Text passage:
[Start of section]

Emotional Resilience: Can we learn to be optimistic?
Our ability to adapt to stressful situations and life events also known as our emotional resilience, is influenced by many factors including biological variables, self awareness and regulation, mental agility, optimism, flexibility and relationships. Elevate offer a series of resilience workshops which look at all of these factors in detail. One of the most popular workshops amongst the series is the Learned Optimism workshop – our Founder Lucy Faulks shares her top three take away tips below.
Optimism is defined as a hopefulness and confidence about the future and success of things. Optimists have an expectancy that outcomes and the future are likely to be positive. This is in stark contrast to pessimists, who have a sense of doubt and hesitancy about the future, characterised by their anticipation of negative outcomes and a stormy future.
It won’t surprise you to hear that optimists live on average 15 years longer than pessimists. They’re also more resilient and adapt better to negative events, tend to give up less and enjoy better physical health than pessimists. Lucky them! But what if you’re not a naturally optimistic person? What can you do to help boost your outlook and reap some of the benefits optimists do?
1. MONITOR YOUR THOUGHTS. The key to learned optimism is carefully monitoring and recognising your thoughts. Once a negative thought is detected, try to consciously dispute that thought and look at possible alternative outcomes. This is also a real-time resilience skill which can help us respond (in real-time) to adversity more effectively. You can use sentence starters such as “A more helpful way to see this is…”, “that’s not true because…” and “If X does happen then I will Y…” to challenge these counterproductive thoughts.

[End of section]

Material supplied:
[Start of section]

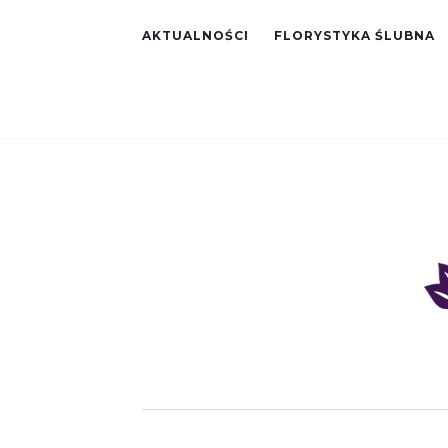
AKTUALNOŚCI
FLORYSTYKA ŚLUBNA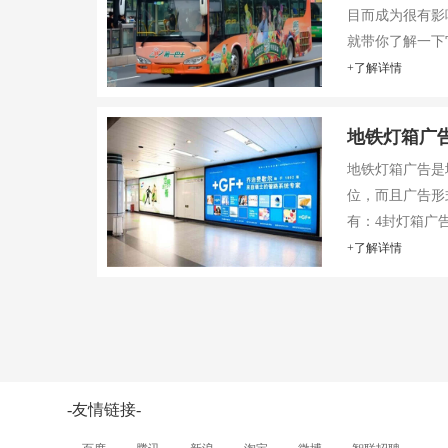
目而成为很有影
就带你了解一下
+了解详情
地铁灯箱广
地铁灯箱广告是
位，而且广告形
有：4封灯箱广告、
+了解详情
-友情链接-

[End of section]

Problem 1: Translate this sentence from the article on emotional resilience into Spanish: "Optimism is defined as a hopefulness and confidence about the future and success of things."
Problem 2: Rewrite everything in the article on emotional resilience from "Our ability to" down to "a stormy future.", substituting "negative thinkers" for "pessimists".
Problem 3: Extend the article on emotional resilience, picking up right after its final sentence.

Written response 1: El optimismo se define como una esperanza y una confianza respecto al futuro y al éxito de las cosas.

Written response 2:
Our ability to adapt to stressful situations and life events also known as our emotional resilience, is influenced by many factors including biological variables, self awareness and regulation, mental agility, optimism, flexibility and relationships. Elevate offer a series of resilience workshops which look at all of these factors in detail. One of the most popular workshops amongst the series is the Learned Optimism workshop – our Founder Lucy Faulks shares her top three take away tips below.
Optimism is defined as a hopefulness and confidence about the future and success of things. Optimists have an expectancy that outcomes and the future are likely to be positive. This is in stark contrast to negative thinkers, who have a sense of doubt and hesitancy about the future, characterised by their anticipation of negative outcomes and a stormy future.

Written response 3:
2. CHANGE YOUR EXPLANATORY STYLE. Optimism isn’t just the tendency to expect things to turn out well, but also the way we think about the causes of adversity or the way we interpret both good and bad events in our lives e.g. our explanatory style.
For example, if a good event is experienced an optimist would show an ‘internal, permanent and universal’ explanatory style but a pessimist would be showing an ‘external, temporary and specific’ explanatory style. To put that into layman’s terms, an optimist sees the event as in their control (internal), an indication of future behaviour (it’s likely to happen again – permanent) and doesn’t generalise the event (it’s universal). Where as a pessimist sees it as out of their control (external), not a indication of future behaviour (temporary) and as a one off (specific). So by changing our explanatory style and seeing good events as internal, permanent and universal we can begin to build a more optimistic outlook and positive view of the future.
3. CULTIVATE A GROWTH MINDSET. In decades of research on achievement and success, world-renowned psychologist Carol Dweck found that a very simple idea – whether you have a fixed or growth mindset – makes all the difference. Thankfully our mindsets are not pre-determined, we can choose which mindset to take forward and a growth mindset can be learned and developed. Someone with a growth mindset, thrives on challenge and sees failure not as evidence of unintelligence, but as a springboard for growth and stretching existing abilities. They see effort as the path to mastery and persist in the face of setbacks, they learn from and welcome criticism, find lessons and inspiration in the success of others and are able to bear uncertainty. Look closely at your relationship to failure and ask yourself, how can I better embrace a growth mindset?
Elevate offer workshops and consultancy around physical, mental and emotional wellbeing to businesses across the UK and Europe. Workshops include Learned Optimism, Emotional Intelligence and Boosting Resilience. For more information contact [email protected].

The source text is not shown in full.